- _WHAT THE TASK REQUIRES_
How many of the lines below contain the word "udostępnione"? Reply with the number only.

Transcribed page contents
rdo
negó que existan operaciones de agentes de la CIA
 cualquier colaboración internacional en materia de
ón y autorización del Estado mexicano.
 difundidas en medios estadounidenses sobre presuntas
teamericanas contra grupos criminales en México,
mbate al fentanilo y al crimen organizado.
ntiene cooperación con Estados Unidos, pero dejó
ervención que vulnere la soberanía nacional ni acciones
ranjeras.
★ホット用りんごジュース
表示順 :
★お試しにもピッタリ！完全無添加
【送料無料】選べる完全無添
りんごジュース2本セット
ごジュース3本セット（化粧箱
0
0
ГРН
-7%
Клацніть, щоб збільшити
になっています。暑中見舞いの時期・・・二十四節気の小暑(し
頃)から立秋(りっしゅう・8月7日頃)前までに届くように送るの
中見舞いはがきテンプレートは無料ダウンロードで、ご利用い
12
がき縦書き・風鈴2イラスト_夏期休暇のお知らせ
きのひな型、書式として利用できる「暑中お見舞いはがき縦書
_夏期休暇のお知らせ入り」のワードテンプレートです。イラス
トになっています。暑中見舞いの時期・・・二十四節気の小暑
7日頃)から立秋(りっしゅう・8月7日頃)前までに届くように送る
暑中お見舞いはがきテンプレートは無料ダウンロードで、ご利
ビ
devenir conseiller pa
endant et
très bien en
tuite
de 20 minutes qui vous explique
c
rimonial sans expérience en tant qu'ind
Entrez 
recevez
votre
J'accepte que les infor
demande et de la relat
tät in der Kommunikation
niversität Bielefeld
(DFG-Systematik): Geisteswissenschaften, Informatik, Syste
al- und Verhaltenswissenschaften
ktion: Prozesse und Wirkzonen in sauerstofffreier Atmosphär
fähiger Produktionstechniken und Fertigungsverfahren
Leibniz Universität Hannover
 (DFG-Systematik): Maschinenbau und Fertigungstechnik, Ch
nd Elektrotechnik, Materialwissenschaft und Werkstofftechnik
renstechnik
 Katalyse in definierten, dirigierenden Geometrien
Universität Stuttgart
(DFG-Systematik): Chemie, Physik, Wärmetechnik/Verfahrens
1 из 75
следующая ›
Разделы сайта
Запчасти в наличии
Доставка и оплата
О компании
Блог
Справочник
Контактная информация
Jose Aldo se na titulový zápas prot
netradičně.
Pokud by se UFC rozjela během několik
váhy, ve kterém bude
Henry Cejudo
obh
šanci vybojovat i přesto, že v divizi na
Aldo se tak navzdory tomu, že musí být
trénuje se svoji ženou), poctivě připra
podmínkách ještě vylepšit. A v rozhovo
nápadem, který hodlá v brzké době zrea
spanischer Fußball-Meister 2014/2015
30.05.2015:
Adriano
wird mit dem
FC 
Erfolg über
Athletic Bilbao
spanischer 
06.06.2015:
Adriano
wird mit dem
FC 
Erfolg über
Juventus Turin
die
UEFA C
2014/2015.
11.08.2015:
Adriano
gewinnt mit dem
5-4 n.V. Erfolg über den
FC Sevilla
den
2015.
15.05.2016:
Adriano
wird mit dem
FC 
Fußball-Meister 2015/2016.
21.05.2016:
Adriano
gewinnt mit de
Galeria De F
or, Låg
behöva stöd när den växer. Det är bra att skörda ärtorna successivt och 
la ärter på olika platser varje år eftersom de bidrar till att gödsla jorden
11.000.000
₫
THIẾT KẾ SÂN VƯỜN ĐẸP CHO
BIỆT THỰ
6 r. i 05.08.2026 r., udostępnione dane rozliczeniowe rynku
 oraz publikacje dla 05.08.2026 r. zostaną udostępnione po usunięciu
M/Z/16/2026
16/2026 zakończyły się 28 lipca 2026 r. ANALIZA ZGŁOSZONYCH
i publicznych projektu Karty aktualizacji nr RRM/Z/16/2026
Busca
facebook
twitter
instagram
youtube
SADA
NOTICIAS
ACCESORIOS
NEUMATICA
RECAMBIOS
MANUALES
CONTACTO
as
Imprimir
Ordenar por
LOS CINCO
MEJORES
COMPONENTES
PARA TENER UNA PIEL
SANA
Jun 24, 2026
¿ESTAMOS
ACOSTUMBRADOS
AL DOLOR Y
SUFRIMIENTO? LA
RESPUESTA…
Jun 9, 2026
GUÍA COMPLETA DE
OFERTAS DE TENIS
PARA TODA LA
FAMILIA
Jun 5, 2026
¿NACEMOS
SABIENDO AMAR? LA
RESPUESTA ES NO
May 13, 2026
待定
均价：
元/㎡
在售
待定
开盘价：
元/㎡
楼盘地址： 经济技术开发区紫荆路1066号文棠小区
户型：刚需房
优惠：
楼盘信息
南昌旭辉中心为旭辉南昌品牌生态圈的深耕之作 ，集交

- _RESULT OF THE EXERCISE_
2